• Goal of the exercise
From the entries below, copy every line where the string "Молд" appears.

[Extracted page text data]

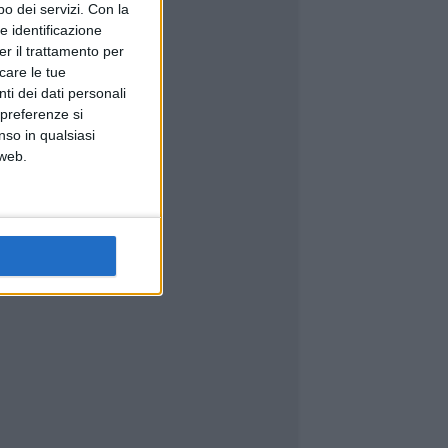
o dei servizi.
Con la
e identificazione
er il trattamento per
icare le tue
ti dei dati personali
 preferenze si
nso in qualsiasi
 web.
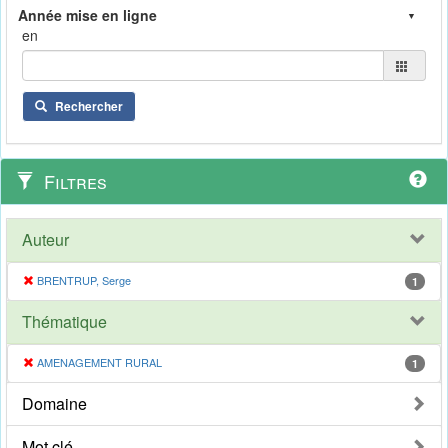
en
Rechercher
Filtres
Auteur
BRENTRUP, Serge
1
Thématique
AMENAGEMENT RURAL
1
Domaine
Mot clé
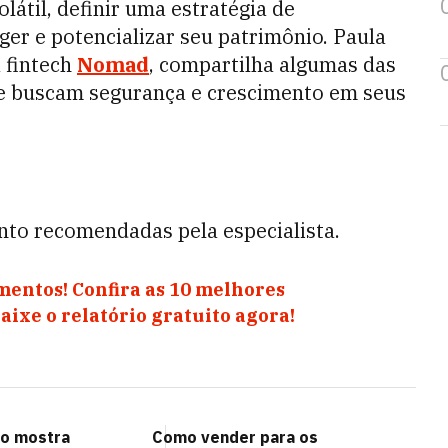
átil, definir uma estratégia de
eger e potencializar seu patrimônio. Paula
 fintech
Nomad
, compartilha algumas das
ue buscam segurança e crescimento em seus
ento recomendadas pela especialista.
mentos! Confira as 10 melhores
ixe o relatório gratuito agora!
to mostra
Como vender para os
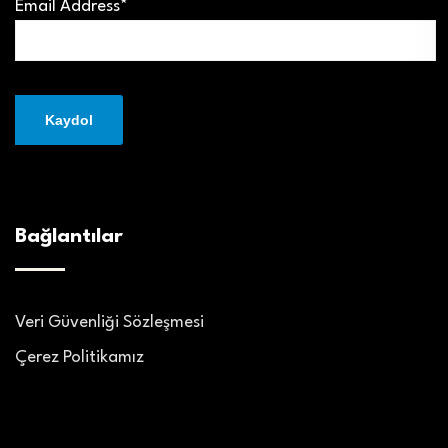
Email Address*
Bağlantılar
Veri Güvenliği Sözleşmesi
Çerez Politikamız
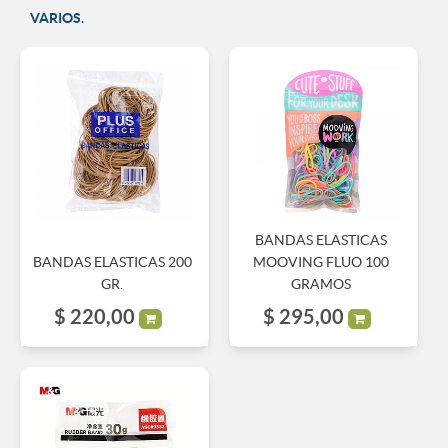
VARIOS.
BANDAS ELASTICAS
BANDAS ELASTICAS 200
MOOVING FLUO 100
GR.
GRAMOS
$
220,00
$
295,00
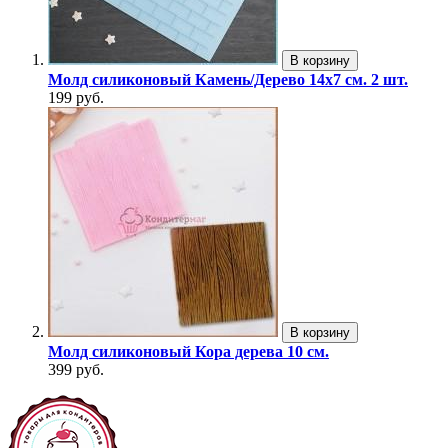
В корзину
Молд силиконовый Камень/Дерево 14х7 см. 2 шт.
199 руб.
В корзину
Молд силиконовый Кора дерева 10 см.
399 руб.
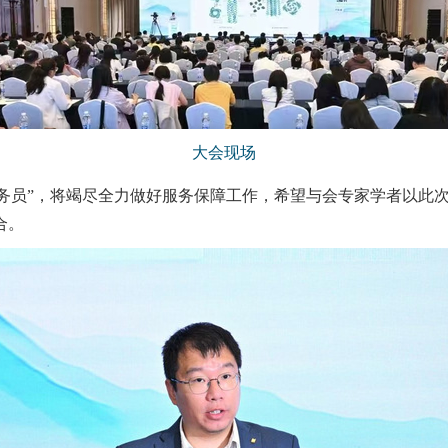
大会现场
务员”，将竭尽全力做好服务保障工作，希望与会专家学者以此
合。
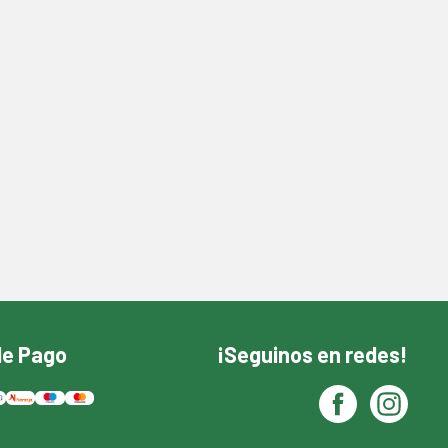
Do
A
Fi
de Pago
¡Seguinos en redes!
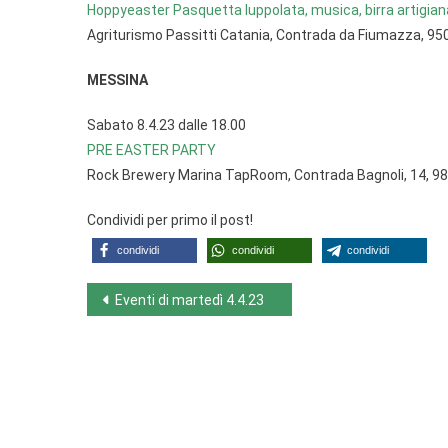
Hoppyeaster Pasquetta luppolata, musica, birra artigia
Agriturismo Passitti Catania, Contrada da Fiumazza, 9
MESSINA
Sabato 8.4.23 dalle 18.00
PRE EASTER PARTY
Rock Brewery Marina TapRoom, Contrada Bagnoli, 14, 98
Condividi per primo il post!
condividi
condividi
condividi
Navigazione
Eventi di martedì 4.4.23
articoli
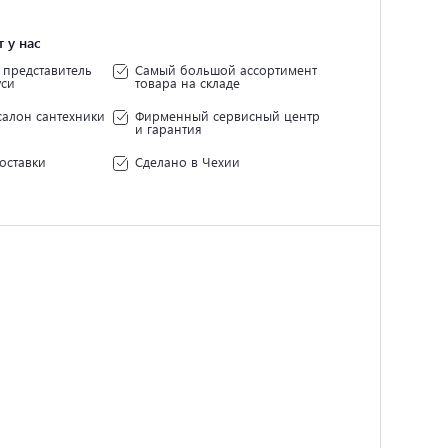
 у нас
представитель
Самый большой ассортимент
уси
товара на складе
салон сантехники
Фирменный сервисный центр
и гарантия
оставки
Сделано в Чехии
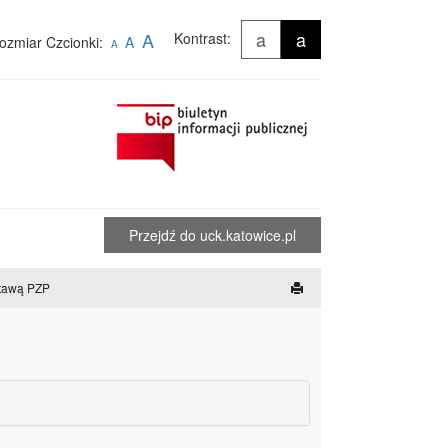
a
a
A
Kontrast:
ozmiar Czcionki:
A
A
Przejdź do uck.katowice.pl
stawą PZP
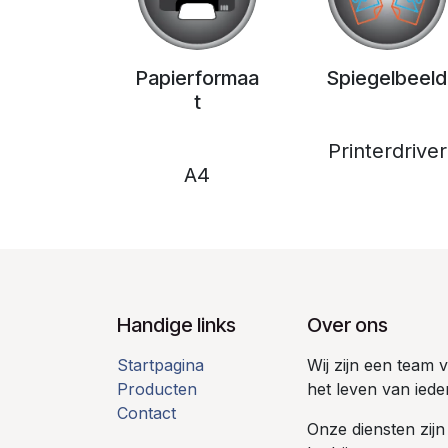
Papierformaa
Spiegelbeeld
t
Printerdriver
A4
Handige links
Over ons
Startpagina
Wij zijn een team
Producten
het leven van iede
Contact
Onze diensten zijn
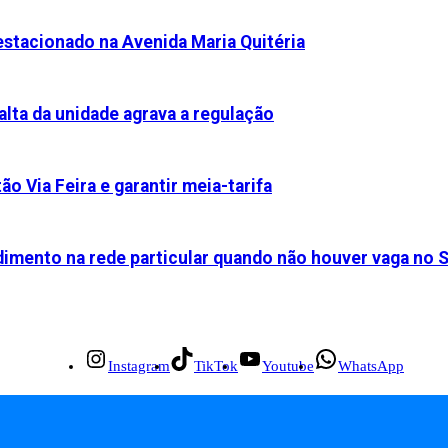
stacionado na Avenida Maria Quitéria
alta da unidade agrava a regulação
ão Via Feira e garantir meia-tarifa
dimento na rede particular quando não houver vaga no 
Instagram
TikTok
Youtube
WhatsApp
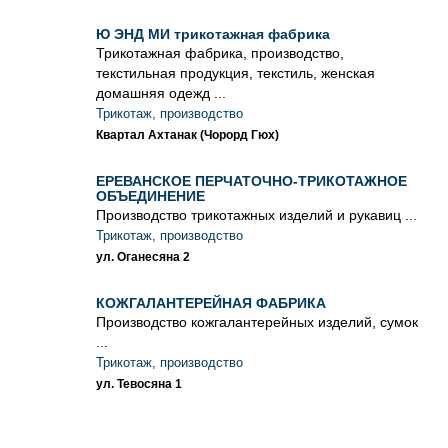
Ю ЭНД МИ трикотажная фабрика
Трикотажная фабрика, производство,
текстильная продукция, текстиль, женская
домашняя одежд ...
Трикотаж, производство
Квартал Ахтанак (Чорорд Гюх)
ЕРЕВАНСКОЕ ПЕРЧАТОЧНО-ТРИКОТАЖНОЕ
ОБЪЕДИНЕНИЕ
Производство трикотажных изделий и рукавиц ...
Трикотаж, производство
ул. Оганесяна 2
КОЖГАЛАНТЕРЕЙНАЯ ФАБРИКА
Производство кожгалантерейных изделий, сумок
...
Трикотаж, производство
ул. Тевосяна 1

• Task output
Молд силиконовый Камень/Дерево 14х7 см. 2 шт.
Молд силиконовый Кора дерева 10 см.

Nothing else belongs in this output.